====== THE INPUT ======
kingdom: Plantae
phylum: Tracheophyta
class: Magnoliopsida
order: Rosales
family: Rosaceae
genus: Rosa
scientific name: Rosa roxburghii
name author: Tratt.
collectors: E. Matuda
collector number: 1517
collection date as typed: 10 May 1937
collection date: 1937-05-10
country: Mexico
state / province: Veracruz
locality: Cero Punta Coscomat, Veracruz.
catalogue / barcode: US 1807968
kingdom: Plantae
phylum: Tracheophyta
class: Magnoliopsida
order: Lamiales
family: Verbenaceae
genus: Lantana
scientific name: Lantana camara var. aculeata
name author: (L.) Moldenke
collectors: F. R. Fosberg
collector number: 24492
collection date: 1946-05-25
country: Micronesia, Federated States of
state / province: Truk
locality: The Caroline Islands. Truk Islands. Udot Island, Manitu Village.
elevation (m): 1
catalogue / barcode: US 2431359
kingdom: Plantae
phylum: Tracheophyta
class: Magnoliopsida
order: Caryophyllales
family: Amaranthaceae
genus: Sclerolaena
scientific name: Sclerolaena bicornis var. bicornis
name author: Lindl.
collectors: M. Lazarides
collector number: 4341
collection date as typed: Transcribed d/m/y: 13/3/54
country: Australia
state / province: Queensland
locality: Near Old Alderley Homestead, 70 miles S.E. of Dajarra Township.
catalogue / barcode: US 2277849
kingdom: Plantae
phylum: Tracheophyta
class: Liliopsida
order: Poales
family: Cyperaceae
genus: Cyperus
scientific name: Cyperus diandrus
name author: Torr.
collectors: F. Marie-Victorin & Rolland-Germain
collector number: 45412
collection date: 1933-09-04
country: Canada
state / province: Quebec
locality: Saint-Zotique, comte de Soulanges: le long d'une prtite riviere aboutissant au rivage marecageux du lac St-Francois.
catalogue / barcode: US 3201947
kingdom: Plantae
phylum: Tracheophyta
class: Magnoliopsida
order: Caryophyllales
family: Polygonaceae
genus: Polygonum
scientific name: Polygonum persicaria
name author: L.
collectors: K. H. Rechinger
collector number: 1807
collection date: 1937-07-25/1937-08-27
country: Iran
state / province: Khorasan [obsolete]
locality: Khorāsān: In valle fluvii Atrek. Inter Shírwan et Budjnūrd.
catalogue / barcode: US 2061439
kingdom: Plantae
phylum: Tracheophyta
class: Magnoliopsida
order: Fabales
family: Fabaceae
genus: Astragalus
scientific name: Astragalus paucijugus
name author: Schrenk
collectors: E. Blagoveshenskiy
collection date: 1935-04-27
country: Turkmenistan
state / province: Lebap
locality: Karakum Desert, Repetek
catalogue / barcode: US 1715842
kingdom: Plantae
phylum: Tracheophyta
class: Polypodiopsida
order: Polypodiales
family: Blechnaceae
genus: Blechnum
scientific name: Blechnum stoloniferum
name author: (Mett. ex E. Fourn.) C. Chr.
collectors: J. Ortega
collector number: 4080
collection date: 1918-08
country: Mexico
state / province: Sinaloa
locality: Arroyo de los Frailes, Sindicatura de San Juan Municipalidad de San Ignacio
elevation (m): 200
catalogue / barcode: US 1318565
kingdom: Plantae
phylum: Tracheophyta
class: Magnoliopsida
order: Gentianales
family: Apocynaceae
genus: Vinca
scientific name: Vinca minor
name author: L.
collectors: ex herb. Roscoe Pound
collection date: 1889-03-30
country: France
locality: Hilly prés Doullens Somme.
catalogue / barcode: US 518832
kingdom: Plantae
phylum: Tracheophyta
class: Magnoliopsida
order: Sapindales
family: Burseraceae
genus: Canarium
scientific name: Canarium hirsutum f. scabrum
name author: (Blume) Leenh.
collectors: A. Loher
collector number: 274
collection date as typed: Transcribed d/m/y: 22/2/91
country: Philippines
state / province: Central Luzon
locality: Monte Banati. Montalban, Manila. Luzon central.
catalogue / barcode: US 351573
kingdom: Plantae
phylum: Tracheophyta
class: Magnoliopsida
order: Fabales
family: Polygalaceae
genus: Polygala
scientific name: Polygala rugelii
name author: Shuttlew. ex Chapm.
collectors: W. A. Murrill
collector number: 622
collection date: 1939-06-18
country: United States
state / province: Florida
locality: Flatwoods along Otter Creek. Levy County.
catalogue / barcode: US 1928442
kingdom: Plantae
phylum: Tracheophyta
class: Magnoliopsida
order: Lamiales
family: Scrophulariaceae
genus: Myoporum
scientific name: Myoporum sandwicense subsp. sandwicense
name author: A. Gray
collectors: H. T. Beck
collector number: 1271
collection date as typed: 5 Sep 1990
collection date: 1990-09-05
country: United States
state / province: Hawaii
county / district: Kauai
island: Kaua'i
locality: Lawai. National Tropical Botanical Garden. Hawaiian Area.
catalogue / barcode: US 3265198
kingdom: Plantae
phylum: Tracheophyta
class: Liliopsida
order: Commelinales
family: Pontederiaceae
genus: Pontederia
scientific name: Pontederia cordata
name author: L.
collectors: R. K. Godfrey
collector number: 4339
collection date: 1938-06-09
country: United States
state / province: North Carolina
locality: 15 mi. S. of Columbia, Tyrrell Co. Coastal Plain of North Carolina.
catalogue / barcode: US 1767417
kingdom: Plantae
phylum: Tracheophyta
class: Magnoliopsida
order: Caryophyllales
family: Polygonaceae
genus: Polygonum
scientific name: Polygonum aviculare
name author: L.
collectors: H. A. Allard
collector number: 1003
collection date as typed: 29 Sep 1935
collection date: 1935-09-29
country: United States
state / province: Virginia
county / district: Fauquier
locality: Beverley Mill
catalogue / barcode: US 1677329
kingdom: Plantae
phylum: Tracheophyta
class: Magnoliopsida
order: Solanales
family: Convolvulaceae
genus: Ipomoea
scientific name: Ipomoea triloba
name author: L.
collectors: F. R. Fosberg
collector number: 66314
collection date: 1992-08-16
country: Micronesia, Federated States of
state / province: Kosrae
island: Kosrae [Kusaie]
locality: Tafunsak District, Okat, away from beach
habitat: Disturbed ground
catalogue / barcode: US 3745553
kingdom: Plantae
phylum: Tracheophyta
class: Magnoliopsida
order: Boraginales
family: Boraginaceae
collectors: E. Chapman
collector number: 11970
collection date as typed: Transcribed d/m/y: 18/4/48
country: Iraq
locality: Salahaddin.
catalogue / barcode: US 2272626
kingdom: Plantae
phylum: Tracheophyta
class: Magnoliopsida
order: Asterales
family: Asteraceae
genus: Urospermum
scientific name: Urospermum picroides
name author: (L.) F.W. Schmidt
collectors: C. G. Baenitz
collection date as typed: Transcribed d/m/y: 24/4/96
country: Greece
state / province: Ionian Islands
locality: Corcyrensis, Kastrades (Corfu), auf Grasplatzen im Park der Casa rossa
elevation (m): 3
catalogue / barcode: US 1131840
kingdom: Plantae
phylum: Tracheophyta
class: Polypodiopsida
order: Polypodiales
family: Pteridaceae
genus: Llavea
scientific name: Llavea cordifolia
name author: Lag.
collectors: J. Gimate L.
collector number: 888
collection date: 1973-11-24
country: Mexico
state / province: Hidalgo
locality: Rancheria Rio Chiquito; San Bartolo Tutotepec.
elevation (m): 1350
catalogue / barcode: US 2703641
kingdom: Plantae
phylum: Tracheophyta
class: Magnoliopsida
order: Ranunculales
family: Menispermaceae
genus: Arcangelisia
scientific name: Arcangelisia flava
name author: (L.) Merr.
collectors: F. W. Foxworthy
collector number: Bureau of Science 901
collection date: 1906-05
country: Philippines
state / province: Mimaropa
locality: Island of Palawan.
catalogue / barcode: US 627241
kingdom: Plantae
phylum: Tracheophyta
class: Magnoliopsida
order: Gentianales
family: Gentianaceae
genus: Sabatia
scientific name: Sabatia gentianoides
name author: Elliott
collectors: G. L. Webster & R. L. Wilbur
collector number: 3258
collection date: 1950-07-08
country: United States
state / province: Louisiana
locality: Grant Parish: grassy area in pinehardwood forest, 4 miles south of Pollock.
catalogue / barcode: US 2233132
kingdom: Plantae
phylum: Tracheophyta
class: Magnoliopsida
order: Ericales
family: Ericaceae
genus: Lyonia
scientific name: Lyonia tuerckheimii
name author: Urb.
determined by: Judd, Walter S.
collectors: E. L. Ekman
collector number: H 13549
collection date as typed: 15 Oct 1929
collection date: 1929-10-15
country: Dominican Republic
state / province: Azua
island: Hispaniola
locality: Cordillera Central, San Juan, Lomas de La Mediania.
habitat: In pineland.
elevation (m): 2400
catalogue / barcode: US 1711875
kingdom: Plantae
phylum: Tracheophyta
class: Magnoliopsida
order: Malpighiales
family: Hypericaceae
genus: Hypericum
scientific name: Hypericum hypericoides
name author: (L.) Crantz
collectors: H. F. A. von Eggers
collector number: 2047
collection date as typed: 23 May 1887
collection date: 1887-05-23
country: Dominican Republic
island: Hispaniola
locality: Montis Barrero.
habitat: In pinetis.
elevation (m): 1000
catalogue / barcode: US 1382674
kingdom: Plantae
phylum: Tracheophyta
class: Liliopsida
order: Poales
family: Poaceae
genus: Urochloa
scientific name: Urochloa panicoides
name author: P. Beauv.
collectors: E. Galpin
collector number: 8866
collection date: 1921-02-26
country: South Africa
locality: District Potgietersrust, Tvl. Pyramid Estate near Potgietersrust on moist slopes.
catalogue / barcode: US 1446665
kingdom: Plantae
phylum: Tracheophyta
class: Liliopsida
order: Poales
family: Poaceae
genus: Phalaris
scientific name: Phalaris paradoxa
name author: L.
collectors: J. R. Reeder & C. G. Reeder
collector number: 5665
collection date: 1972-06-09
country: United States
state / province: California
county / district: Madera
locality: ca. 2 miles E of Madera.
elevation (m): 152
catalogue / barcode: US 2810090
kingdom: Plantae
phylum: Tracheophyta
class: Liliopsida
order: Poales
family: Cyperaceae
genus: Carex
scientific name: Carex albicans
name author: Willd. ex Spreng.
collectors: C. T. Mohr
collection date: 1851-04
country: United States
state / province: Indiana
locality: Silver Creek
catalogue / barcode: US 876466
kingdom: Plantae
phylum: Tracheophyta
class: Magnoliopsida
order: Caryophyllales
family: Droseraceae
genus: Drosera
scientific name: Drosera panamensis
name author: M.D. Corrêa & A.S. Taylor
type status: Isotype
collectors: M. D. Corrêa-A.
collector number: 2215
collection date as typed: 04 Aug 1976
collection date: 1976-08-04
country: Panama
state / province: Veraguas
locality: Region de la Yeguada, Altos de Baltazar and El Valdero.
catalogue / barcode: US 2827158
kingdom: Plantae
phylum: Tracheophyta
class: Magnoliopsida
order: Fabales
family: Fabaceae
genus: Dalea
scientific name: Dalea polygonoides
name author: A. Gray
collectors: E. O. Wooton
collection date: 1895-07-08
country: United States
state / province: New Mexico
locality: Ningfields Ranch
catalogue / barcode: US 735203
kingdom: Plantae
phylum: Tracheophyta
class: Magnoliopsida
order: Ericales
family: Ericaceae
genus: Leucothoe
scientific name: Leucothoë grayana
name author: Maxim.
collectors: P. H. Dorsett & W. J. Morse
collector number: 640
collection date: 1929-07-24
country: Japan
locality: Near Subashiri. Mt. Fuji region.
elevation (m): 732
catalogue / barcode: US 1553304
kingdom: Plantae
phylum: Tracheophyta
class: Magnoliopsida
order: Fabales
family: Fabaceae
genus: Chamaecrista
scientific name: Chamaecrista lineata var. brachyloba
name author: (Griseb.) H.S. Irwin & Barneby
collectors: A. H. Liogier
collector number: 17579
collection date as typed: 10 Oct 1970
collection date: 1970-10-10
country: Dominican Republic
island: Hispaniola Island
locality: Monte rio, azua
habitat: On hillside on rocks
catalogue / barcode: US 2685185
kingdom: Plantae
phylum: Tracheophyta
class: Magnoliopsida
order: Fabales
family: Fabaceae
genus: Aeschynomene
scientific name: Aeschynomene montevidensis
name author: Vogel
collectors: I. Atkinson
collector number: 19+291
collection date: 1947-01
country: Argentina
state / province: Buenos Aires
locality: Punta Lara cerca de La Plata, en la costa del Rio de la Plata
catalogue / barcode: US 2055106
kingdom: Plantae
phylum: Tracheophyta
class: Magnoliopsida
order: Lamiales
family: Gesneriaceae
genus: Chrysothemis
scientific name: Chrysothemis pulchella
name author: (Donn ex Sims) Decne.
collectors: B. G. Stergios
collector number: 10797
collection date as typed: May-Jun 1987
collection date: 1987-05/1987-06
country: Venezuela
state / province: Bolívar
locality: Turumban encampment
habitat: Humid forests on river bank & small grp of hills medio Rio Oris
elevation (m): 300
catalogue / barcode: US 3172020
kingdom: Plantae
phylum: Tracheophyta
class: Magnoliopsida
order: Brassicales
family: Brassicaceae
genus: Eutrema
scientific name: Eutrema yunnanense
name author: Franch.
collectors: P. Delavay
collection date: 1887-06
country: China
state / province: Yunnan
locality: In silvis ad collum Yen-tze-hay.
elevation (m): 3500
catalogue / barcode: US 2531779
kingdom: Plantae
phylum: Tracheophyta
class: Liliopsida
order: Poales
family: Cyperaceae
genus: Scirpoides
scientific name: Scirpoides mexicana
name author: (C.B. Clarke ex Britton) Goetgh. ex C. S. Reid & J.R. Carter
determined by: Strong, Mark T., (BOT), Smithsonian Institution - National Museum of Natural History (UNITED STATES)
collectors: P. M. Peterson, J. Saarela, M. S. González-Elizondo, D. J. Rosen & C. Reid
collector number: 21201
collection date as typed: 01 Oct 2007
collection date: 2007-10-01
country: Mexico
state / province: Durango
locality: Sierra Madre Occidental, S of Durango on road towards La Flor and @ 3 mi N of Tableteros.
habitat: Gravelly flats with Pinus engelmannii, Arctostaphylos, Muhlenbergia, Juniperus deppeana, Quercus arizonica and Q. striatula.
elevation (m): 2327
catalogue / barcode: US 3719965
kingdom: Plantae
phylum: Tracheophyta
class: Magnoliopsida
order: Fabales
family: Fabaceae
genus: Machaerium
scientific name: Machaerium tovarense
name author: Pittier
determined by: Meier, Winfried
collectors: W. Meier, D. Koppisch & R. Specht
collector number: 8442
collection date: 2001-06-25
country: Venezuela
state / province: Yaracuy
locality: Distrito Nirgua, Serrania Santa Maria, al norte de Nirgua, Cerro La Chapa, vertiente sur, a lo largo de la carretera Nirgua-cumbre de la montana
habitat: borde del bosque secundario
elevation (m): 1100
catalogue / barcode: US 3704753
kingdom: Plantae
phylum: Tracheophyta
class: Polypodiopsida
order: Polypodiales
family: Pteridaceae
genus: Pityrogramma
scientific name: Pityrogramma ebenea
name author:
======
- [TASK DESCRIPTION]
Copy out the records word for word, beginning with the line that contains "genus: Aeschynomene" and ending after the line that contains "collection date: 1887-06". Include both of those lines and nothing else.

- [EXPECTED ANSWER]
genus: Aeschynomene
scientific name: Aeschynomene montevidensis
name author: Vogel
collectors: I. Atkinson
collector number: 19+291
collection date: 1947-01
country: Argentina
state / province: Buenos Aires
locality: Punta Lara cerca de La Plata, en la costa del Rio de la Plata
catalogue / barcode: US 2055106
kingdom: Plantae
phylum: Tracheophyta
class: Magnoliopsida
order: Lamiales
family: Gesneriaceae
genus: Chrysothemis
scientific name: Chrysothemis pulchella
name author: (Donn ex Sims) Decne.
collectors: B. G. Stergios
collector number: 10797
collection date as typed: May-Jun 1987
collection date: 1987-05/1987-06
country: Venezuela
state / province: Bolívar
locality: Turumban encampment
habitat: Humid forests on river bank & small grp of hills medio Rio Oris
elevation (m): 300
catalogue / barcode: US 3172020
kingdom: Plantae
phylum: Tracheophyta
class: Magnoliopsida
order: Brassicales
family: Brassicaceae
genus: Eutrema
scientific name: Eutrema yunnanense
name author: Franch.
collectors: P. Delavay
collection date: 1887-06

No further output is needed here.